Success in a Male-Dominated Field
However, Sailer’s work is not all about prizes and titles – rather, the sheer passion and drive she holds for making music is more than enough to inspire her and her students. This commitment to her craft is also a direct product of growing up in Colorado; as a child, Sailer often attended the Colorado Symphony where trailblazing female conductor Marin Alsop stood on the podium. Seeing Alsop commanding an orchestra served as the unconsciously empowering example that Sailer needed to become a strong conductor herself. Later in her professional career, Sailer was able to work with Alsop at the Cabrillo Festival of Contemporary Music in Santa Cruz, CA..
“I’m so grateful for that example that she had because [conducting as a female] didn’t feel so strange,” said Sailer. “You don’t have to have a zillion people out there that do exactly what you do. Sometimes just seeing one person doing something is a real encouragement.”
After Sailer began her career, she realized she would often be the only female conductor in the room. Though she laughs when she claims that all advanced female conductors can count each other by name, she has experienced significant hardship and discrimination in her field. However, Sailer views this as a reminder to be a genuine example for others.
“I think there’s always this constant balance of trying to be authentically who you are, because you can’t be a good music maker if you're not being authentic,” said Sailer. “This is who I am, and I’m going to be authentic about that. I’m not going to try to pretend I’m a man.”

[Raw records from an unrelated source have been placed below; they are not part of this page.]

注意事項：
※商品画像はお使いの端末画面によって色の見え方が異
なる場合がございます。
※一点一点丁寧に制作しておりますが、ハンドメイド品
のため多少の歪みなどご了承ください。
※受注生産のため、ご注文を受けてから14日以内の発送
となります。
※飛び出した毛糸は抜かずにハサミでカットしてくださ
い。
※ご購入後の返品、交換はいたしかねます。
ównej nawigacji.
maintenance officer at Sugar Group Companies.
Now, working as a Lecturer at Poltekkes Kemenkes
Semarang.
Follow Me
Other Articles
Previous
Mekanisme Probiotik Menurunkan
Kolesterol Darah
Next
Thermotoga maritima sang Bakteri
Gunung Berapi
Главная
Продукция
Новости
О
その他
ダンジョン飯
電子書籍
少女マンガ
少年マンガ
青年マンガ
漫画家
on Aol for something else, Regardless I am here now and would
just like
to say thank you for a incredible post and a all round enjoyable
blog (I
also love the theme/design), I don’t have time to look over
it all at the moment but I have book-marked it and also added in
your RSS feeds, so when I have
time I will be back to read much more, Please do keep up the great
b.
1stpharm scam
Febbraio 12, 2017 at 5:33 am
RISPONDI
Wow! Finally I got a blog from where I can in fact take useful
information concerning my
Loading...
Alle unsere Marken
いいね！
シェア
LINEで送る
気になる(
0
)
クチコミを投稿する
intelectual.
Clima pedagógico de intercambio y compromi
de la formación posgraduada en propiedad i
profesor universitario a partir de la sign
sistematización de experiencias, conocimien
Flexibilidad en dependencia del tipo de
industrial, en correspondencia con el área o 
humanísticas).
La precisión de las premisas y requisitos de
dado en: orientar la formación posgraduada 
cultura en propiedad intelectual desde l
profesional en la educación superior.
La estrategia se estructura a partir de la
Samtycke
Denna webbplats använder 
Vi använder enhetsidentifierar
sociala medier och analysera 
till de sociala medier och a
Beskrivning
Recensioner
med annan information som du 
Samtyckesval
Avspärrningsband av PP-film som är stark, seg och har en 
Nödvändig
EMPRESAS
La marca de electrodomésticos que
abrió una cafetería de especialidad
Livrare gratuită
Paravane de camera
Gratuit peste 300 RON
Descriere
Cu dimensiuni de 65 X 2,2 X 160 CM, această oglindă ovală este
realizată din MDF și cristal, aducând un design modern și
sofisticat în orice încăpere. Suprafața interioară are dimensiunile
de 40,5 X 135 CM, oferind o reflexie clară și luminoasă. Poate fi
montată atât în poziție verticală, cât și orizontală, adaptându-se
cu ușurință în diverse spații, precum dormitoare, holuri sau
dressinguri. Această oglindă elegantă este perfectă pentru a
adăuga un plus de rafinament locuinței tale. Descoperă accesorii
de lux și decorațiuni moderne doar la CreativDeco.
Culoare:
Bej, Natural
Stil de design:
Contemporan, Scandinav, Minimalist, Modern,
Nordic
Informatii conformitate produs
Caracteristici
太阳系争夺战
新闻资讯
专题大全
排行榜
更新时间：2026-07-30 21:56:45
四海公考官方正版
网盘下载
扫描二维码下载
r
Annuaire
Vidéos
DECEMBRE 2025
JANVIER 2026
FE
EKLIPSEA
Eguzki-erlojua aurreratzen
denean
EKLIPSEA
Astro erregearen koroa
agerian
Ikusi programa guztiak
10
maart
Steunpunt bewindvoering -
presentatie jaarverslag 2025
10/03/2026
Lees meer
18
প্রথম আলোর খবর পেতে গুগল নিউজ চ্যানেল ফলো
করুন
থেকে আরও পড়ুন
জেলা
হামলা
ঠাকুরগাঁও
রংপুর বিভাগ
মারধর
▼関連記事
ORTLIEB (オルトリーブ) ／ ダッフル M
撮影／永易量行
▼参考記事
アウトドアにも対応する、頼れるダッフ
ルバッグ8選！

Staying with Her Students and Her Roots
Anyone who spends 20 minutes observing one of Sailer’s choral rehearsals can palpably feel this authenticity and the love her students have for her. In between run-throughs of modern choral pieces and Renaissance chamber music, Sailer playfully banters with her students and ensures she is giving eager students the opportunity to conduct and receive podium time.
While Sailer has traveled around the world and worked with musical legends, she will always return to her program at Lamont, the exact place that first inspired her to be a choral conductor. Perhaps Sailer summed it up perfectly on the other end of a Zoom interview, sparkling with bliss: “There’s nothing like those singers...those are my people.”